Este livro surgiu na sequência de um outro que eu tinha publicado dez anos atrás, que na altura teve bastante procura e acabou por esgotar. Dá sugestões aos pais que queiram produzir refeições vegetarianas e fazer uma alimentação saudável para os filhos, podendo variar e com um leque de opções. Explica como é que se podem fazer papas caseiras para os bebés, utilizar os cereais integrais sem açúcar, como é que se podem fazer sopas completas sem usar a carne ou o peixe, utilizando as leguminosas, o tofu; e a partir de que idade é que podemos dar essas proteínas vegetarianas aos bebés. Para crianças mais crescidas, explica como é que podemos preparar refeições atrativas e saborosas e incentivá-las a comer mais legumes, mais fruta e mais leguminosas. E também tem a preocupação de dar sugestões de receitas sem açúcar, utilizando nomeadamente as tâmaras para sobremesas e snacks saudáveis. A ideia com que fiquei, ao longo destes anos, foi que havia realmente uma preocupação dos pais, nas festas de aniversário do bebé, no primeiro, segundo ano, com o bebé a querer comer o bolo e não poder, porque está cheio de açúcar e conservantes. Foi mesmo para dar a ideia de que sim, podem preparar uma mesa completa, bonita, saudável, em que o bebé pode provar de tudo, porque afinal ele é que é o aniversariante. E ao mesmo tempo, isso é bom para a família porque tem oportunidade de experimentar e preparar sobremesas que também são saudáveis, mesmo para nós, adultos.
Há realmente nas festas de aniversário infantis, talvez não no primeiro ano mas nos seguintes, um excesso de alimentos açucarados: refrigerantes, gomas, chocolates…
Há uma sobre-exposição das crianças aos açúcares sob diferentes formas, nas bebidas, nos refrigerantes, nos bolos, nas bolachas, nos snacks. É em excesso e muitas vezes os açúcares estão associados às gorduras saturadas. O que não é bom, e os pais sabem que não é bom.
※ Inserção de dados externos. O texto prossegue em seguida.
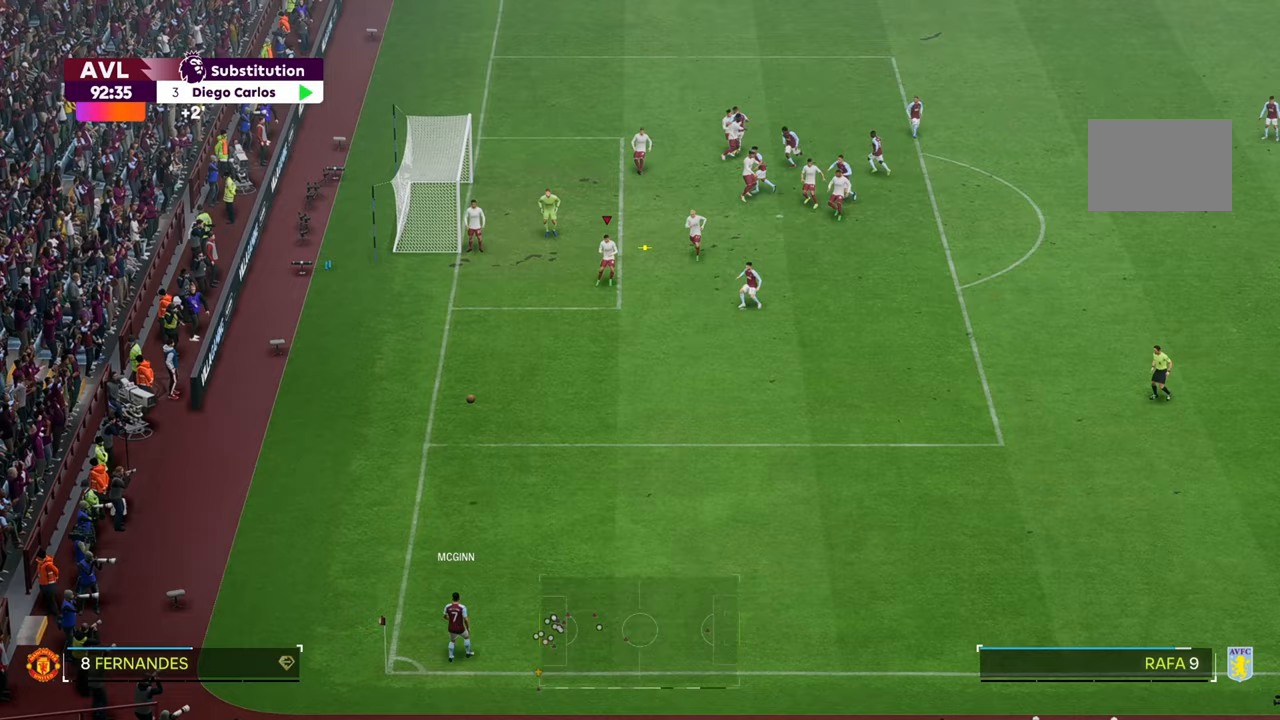
{"buttons": [], "left_stick": "down-right", "right_stick": "center", "events": [[100, "left_stick", "down-right"], [117, "R2", "up"]]}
Mas tem tendência a ceder à pressão da criança.
Porque é um dia de festa, mas depois todas as semanas há festas na escola, nos avós...
A Organização Mundial de Saúde está a alertar para a taxa de obesidade crescente cada vez mais precoce no Ocidente e, por outro lado para todas as doenças associadas ao excesso de peso e à vida sedentária. É também nesse sentido que se nós promovermos hábitos saudáveis, desde que as crianças nascem, nós estamos não só a assegurar uma boa saúde na infância mas também a dar as bases, os alicerces, de uma vida saudável no futuro. Uma criança que cresça com hábitos regulares de consumo de fruta, vegetais, cereais integrais irá interiorizar a ideia e esses princípios irão manter-se na vida adulta. Claro que pode haver exceções, pode haver desvios, pode haver muita coisa, mas a base ficou. O inverso também acontece: se nós, na infância, oferecermos continuadamente alimentos açucarados, processados, hipercalóricos e com excesso de gordura, mesmo que a criança aparentemente não mostre um excesso de peso, a possibilidade de vir a ter problemas no futuro são grandes. E isto não é uma afirmação minha, são estudos, são factos de há bastantes anos que mostram isso.